───── Source information

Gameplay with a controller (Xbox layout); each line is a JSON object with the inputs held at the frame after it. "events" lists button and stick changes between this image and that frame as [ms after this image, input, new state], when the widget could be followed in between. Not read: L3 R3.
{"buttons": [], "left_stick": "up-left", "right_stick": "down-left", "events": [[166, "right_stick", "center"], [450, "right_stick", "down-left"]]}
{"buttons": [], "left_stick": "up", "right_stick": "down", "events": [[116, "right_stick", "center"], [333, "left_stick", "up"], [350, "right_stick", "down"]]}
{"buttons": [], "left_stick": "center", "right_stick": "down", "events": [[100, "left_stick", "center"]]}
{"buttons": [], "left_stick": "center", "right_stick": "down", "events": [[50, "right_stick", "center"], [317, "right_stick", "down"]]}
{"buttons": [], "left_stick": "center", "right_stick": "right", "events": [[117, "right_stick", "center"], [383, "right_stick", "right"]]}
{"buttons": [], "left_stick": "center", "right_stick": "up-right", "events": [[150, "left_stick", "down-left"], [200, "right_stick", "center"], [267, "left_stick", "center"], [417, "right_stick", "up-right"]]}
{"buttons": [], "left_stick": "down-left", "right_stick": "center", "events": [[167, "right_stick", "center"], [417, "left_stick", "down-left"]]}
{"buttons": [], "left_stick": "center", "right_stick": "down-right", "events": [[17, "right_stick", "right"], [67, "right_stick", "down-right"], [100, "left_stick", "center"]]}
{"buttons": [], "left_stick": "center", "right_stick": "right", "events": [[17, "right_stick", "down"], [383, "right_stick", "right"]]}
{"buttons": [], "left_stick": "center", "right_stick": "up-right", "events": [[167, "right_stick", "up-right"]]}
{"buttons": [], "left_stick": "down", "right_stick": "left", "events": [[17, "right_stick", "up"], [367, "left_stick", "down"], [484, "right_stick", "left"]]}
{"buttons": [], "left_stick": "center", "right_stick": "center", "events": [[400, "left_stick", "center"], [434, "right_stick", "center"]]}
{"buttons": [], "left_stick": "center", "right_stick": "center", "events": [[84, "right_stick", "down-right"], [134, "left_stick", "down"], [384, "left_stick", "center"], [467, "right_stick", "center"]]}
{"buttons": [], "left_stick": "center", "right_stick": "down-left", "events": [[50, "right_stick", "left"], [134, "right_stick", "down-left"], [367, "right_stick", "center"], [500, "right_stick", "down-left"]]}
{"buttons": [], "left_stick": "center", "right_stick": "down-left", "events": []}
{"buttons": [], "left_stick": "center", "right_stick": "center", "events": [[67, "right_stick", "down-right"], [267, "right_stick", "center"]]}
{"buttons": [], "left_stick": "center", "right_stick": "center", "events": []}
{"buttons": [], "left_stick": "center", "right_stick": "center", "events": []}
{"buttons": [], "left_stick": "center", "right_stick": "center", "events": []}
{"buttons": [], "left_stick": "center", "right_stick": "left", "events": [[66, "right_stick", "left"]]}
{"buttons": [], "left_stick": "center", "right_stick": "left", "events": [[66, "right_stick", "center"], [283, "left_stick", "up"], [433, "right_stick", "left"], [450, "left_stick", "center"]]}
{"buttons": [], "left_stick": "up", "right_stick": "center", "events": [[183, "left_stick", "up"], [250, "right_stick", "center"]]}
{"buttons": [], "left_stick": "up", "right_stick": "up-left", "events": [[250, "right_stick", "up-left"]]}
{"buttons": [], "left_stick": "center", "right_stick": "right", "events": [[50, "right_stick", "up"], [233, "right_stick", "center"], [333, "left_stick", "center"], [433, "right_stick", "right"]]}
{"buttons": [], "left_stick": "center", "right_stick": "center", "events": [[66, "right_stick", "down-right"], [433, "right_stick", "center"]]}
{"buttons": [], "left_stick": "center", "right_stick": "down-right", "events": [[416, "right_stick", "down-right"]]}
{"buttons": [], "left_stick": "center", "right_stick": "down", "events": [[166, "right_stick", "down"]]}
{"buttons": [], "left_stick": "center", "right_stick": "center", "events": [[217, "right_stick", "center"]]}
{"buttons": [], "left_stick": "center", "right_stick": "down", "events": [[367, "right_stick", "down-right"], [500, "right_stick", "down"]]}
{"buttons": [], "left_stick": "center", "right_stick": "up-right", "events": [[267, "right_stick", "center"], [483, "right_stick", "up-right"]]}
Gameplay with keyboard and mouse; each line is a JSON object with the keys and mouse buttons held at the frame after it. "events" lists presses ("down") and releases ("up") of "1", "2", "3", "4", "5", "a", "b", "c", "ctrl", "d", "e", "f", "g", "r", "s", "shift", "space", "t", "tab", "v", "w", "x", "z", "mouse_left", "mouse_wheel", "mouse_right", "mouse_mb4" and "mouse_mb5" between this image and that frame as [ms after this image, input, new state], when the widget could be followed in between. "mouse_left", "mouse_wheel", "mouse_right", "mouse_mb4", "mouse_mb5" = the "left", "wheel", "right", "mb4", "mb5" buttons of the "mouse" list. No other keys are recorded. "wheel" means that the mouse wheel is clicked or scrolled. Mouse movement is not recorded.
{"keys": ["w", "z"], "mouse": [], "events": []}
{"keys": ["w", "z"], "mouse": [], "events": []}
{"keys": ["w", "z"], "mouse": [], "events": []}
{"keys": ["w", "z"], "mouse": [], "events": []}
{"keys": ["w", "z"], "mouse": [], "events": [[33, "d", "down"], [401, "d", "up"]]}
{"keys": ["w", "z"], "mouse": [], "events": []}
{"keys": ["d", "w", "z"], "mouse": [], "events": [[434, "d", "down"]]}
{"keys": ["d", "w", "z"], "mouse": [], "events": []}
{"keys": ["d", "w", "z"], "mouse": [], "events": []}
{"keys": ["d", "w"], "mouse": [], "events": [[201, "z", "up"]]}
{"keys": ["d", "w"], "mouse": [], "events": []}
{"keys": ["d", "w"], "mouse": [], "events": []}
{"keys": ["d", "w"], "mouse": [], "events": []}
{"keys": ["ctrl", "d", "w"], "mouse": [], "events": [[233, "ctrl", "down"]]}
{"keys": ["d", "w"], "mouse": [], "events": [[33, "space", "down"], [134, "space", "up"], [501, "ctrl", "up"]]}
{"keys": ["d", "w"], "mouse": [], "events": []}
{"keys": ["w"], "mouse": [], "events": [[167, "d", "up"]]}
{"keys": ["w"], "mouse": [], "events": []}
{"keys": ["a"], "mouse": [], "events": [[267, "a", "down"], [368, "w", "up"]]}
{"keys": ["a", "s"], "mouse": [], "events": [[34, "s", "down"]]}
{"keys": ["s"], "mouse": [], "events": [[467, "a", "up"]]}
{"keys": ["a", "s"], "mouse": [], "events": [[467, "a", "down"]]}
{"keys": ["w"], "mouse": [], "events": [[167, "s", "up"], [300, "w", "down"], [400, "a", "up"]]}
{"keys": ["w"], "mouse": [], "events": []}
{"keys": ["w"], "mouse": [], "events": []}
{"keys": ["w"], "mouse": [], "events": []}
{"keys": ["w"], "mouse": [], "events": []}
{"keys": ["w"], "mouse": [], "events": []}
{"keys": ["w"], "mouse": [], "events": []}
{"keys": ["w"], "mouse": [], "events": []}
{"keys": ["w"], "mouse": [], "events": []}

──────────

Identify all lines in the records above with the word "space".

[Task solution]
Gameplay with keyboard and mouse; each line is a JSON object with the keys and mouse buttons held at the frame after it. "events" lists presses ("down") and releases ("up") of "1", "2", "3", "4", "5", "a", "b", "c", "ctrl", "d", "e", "f", "g", "r", "s", "shift", "space", "t", "tab", "v", "w", "x", "z", "mouse_left", "mouse_wheel", "mouse_right", "mouse_mb4" and "mouse_mb5" between this image and that frame as [ms after this image, input, new state], when the widget could be followed in between. "mouse_left", "mouse_wheel", "mouse_right", "mouse_mb4", "mouse_mb5" = the "left", "wheel", "right", "mb4", "mb5" buttons of the "mouse" list. No other keys are recorded. "wheel" means that the mouse wheel is clicked or scrolled. Mouse movement is not recorded.
{"keys": ["d", "w"], "mouse": [], "events": [[33, "space", "down"], [134, "space", "up"], [501, "ctrl", "up"]]}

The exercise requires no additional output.